What you need to do – Change every "pose" to "view" in the entries below, starting at the line that has "pose: elev=32.7 azim=227.9" and stopping after the line that has "Dot at: (219, 323)". Give back only those lines, with nothing else altered.

## start Information shown

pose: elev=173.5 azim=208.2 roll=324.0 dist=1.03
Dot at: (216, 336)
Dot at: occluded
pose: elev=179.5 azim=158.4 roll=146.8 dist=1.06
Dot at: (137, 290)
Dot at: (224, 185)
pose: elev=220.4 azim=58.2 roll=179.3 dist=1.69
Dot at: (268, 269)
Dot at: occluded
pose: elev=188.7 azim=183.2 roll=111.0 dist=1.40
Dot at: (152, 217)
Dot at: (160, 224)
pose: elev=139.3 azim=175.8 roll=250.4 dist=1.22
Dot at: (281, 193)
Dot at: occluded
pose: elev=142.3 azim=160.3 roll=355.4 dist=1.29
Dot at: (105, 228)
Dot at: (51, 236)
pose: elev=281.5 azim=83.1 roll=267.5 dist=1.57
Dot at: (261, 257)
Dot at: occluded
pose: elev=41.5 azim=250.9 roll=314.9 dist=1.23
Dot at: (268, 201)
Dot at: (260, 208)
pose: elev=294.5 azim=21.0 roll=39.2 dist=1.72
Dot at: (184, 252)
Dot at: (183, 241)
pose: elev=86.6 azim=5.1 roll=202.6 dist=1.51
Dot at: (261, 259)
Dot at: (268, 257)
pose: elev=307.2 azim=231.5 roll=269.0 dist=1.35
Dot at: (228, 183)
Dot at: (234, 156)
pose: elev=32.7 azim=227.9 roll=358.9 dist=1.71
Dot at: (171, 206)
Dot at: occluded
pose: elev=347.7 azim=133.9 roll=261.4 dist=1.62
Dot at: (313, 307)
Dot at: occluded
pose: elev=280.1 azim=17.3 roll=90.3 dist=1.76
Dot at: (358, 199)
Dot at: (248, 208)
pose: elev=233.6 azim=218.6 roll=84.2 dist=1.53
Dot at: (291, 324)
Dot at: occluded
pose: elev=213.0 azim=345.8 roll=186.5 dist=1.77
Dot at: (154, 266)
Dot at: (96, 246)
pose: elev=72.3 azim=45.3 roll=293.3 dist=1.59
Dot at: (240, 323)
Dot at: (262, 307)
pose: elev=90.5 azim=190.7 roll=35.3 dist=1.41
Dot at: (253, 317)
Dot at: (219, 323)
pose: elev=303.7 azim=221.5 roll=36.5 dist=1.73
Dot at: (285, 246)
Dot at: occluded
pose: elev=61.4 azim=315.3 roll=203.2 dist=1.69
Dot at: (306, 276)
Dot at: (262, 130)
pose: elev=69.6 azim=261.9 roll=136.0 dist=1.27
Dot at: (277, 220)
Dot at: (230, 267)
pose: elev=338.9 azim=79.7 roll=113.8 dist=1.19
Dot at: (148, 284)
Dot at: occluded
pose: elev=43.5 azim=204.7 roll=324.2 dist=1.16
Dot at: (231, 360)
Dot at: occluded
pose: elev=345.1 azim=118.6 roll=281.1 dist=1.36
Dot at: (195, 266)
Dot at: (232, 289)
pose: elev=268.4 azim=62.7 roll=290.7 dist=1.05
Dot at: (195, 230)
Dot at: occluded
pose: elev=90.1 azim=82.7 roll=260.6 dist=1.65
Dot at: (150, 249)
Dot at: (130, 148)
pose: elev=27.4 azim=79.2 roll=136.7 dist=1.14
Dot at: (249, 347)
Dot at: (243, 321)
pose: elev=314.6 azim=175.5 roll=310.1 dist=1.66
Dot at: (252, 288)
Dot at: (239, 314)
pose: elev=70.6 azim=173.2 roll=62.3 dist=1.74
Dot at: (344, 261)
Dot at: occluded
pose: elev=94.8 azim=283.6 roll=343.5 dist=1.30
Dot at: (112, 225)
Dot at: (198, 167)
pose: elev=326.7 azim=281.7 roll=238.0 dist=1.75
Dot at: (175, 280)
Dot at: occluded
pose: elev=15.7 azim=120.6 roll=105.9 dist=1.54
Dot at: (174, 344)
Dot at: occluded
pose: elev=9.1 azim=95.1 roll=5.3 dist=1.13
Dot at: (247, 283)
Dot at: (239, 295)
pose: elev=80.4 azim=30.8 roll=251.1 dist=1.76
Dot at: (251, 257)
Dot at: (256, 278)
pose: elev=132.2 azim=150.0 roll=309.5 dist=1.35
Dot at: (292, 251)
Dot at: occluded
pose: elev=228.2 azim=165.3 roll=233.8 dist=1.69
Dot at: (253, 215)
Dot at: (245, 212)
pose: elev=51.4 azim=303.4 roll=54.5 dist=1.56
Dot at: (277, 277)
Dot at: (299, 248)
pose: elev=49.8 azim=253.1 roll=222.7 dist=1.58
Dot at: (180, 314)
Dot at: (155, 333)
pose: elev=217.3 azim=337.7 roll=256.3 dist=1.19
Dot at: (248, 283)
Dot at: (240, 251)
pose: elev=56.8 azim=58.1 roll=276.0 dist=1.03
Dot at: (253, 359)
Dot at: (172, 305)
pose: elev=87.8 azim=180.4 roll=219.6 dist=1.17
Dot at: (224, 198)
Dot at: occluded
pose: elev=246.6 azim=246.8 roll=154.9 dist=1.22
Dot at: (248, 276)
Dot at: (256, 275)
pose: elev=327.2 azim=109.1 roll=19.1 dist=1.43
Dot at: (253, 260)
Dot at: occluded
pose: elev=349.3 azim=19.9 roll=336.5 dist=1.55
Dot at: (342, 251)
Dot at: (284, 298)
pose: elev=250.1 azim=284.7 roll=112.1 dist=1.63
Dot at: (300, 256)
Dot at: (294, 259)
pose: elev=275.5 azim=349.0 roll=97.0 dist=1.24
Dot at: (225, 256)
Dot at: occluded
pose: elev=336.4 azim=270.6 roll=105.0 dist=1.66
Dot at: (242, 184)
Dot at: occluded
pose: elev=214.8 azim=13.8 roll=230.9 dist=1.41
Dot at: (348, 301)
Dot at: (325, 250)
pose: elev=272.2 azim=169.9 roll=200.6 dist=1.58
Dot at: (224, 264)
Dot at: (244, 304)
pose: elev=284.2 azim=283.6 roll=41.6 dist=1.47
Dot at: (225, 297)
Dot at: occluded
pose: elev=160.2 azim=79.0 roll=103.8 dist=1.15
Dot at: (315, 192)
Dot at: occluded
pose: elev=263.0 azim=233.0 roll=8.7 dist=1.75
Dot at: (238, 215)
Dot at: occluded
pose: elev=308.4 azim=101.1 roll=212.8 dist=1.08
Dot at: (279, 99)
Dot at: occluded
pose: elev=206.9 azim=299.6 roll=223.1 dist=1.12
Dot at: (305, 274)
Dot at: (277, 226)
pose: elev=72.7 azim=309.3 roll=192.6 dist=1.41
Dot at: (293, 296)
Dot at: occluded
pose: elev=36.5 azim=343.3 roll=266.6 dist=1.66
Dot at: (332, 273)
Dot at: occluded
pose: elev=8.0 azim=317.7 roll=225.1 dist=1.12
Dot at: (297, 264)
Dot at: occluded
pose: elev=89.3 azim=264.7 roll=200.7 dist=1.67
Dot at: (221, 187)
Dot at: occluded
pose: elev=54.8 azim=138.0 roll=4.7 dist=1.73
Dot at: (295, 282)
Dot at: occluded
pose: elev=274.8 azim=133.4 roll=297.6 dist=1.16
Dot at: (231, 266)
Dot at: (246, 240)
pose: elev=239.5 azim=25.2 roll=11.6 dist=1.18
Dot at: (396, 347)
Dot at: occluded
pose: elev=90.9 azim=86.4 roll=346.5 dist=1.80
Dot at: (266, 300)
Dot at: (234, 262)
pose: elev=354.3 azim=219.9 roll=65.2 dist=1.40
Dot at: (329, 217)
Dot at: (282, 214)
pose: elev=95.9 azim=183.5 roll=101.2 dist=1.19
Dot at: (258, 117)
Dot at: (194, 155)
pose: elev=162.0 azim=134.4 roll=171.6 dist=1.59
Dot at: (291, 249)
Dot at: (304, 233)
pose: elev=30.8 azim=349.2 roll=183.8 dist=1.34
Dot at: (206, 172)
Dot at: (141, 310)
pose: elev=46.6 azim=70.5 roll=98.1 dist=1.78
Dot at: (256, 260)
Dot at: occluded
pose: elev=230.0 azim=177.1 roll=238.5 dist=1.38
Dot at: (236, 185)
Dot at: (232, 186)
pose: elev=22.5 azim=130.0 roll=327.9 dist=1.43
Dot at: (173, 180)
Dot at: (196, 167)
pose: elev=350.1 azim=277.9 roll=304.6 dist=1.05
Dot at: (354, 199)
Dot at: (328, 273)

## end Information shown

Reply to the exercise –
view: elev=32.7 azim=227.9 roll=358.9 dist=1.71
Dot at: (171, 206)
Dot at: occluded
view: elev=347.7 azim=133.9 roll=261.4 dist=1.62
Dot at: (313, 307)
Dot at: occluded
view: elev=280.1 azim=17.3 roll=90.3 dist=1.76
Dot at: (358, 199)
Dot at: (248, 208)
view: elev=233.6 azim=218.6 roll=84.2 dist=1.53
Dot at: (291, 324)
Dot at: occluded
view: elev=213.0 azim=345.8 roll=186.5 dist=1.77
Dot at: (154, 266)
Dot at: (96, 246)
view: elev=72.3 azim=45.3 roll=293.3 dist=1.59
Dot at: (240, 323)
Dot at: (262, 307)
view: elev=90.5 azim=190.7 roll=35.3 dist=1.41
Dot at: (253, 317)
Dot at: (219, 323)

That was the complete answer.